What is happening?
Watch our 2-minute explainer on the current drought crisis
This week’s “multi-partner technical release” from the IPC
After several weeks of analysis and deliberation, the IPC released a famine projection for Baidoa and Buur Hakaba on 5 September. According to the technical release, agropastoral populations in these two districts as well as people who have displaced to Baidoa town are expected to face famine (IPC Phase 5) between October and December, if significant humanitarian assistance is not provided to those who are most in need.
This projection takes into consideration that the July harvest has failed, climate forecasts indicate below-average rains for a fifth consecutive season this October-November, and that little humanitarian aid is currently planned to be distributed in the Bay region in the coming months. These factors compound the extreme needs and vulnerabilities people are facing across the country due to the past four failed rainy seasons, ongoing conflict and insecurity, and rising food prices.
What does this mean?
As UN Emergency Relief Coordinator Martin Griffiths stated yesterday, “this is a final warning to all of us.” The IPC release makes clear that there is a limited window to prevent famine, and that immediate action, together with a re-prioritization of funding towards Somalia, is needed urgently. Sustained aid beyond the end of the year will also be critical, as needs amongst people living in or displaced from drought affected areas are expected to remain high well into 2023.

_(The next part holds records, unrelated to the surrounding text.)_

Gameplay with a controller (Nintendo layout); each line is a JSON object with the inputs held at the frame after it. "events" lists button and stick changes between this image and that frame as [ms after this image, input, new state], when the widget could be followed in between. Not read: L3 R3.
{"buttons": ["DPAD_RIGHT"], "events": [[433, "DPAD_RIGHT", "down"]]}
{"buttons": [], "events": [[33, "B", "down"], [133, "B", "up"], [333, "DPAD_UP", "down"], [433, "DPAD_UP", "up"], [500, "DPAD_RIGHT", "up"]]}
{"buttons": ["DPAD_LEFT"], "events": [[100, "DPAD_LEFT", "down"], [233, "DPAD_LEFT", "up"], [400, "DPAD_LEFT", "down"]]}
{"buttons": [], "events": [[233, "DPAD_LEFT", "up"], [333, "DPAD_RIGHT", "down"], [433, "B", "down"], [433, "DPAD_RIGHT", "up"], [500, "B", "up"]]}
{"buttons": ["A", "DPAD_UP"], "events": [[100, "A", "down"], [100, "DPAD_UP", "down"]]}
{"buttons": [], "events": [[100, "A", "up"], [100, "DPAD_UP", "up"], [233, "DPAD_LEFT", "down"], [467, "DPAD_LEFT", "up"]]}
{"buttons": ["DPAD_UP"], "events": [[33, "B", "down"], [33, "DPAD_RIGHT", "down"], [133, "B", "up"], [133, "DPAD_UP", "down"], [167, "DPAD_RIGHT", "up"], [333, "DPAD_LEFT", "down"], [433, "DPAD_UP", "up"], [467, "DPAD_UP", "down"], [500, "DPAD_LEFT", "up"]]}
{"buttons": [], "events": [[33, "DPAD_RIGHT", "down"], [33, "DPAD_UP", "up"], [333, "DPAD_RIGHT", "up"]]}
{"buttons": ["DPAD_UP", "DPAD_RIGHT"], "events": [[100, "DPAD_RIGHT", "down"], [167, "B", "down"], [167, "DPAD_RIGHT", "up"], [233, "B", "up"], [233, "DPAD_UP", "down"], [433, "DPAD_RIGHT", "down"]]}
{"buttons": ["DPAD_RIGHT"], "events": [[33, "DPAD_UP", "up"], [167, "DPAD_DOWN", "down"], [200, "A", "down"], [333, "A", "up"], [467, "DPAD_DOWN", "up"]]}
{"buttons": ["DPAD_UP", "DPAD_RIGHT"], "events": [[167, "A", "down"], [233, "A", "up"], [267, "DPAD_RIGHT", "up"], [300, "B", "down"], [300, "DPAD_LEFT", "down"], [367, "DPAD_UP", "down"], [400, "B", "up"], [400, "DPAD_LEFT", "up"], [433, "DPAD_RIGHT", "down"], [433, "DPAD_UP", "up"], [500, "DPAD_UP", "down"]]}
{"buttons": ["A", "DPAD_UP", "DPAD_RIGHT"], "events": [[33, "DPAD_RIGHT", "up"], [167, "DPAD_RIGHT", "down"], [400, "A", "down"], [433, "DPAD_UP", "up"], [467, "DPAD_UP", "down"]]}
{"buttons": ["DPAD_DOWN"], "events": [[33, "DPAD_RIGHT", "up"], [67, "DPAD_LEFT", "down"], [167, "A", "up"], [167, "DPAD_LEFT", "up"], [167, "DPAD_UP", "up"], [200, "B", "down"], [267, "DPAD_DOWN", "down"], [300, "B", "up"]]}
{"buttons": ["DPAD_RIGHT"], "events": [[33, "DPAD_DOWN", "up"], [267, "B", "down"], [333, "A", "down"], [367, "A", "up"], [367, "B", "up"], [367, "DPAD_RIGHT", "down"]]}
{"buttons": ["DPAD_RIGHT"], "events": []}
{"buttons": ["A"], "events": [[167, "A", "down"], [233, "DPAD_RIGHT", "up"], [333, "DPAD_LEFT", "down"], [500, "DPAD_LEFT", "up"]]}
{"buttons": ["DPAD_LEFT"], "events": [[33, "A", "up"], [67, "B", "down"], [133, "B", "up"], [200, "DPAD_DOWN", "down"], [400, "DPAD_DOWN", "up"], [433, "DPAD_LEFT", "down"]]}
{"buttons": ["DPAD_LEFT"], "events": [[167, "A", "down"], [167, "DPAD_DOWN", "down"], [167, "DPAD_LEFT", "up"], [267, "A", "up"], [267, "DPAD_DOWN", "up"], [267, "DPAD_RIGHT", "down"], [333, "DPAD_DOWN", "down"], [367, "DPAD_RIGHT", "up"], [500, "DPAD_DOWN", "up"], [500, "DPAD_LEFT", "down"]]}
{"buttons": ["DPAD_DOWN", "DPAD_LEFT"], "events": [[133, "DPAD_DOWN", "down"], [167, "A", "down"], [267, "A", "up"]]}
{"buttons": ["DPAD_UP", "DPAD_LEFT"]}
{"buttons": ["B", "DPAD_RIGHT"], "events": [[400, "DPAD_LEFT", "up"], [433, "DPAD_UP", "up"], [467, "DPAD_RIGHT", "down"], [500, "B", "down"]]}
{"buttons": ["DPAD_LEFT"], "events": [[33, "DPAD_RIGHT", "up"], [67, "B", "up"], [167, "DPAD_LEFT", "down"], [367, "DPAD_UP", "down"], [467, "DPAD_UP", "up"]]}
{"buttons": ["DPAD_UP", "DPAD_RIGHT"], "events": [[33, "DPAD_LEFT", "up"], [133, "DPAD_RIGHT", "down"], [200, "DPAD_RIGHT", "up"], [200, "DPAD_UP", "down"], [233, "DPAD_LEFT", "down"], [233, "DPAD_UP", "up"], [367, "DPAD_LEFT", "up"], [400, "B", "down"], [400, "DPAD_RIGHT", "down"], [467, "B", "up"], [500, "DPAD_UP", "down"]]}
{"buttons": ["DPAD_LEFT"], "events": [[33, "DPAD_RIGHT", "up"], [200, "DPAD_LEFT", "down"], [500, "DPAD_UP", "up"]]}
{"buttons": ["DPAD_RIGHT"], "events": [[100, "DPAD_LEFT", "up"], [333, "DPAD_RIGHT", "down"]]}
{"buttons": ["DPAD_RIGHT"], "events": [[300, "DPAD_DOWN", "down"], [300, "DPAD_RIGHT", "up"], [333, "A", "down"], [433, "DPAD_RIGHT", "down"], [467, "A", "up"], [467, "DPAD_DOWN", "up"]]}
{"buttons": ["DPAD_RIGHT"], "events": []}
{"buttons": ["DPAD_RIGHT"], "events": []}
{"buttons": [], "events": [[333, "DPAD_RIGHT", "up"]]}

We must also keep reiterating that the situation is dire now, and has been for some time. Admissions to nutrition feeding centres have been steadily rising this year, and as referenced in Griffiths’ remarks, doctors have noted a rise in admissions of malnourished children to hospitals in Baidoa and Banadir.
Even if a famine is averted in the coming months – according to the technical thresholds required to formally declare this specific kind of mass mortality event – malnutrition and mortality rates above emergency thresholds have been recorded for the last few months. A lack of access to water, ongoing cholera outbreaks, and poor sanitation conditions in displacement sites are all significant contributing factors.
The complete IPC analysis for Somalia will be released by the end of this week. Although additional famine projections are not expected, extreme food insecurity alongside WASH and health needs in other areas of Somalia are anticipated – requiring a scale-up of humanitarian assistance beyond Baidoa and Buur Hakaba as well.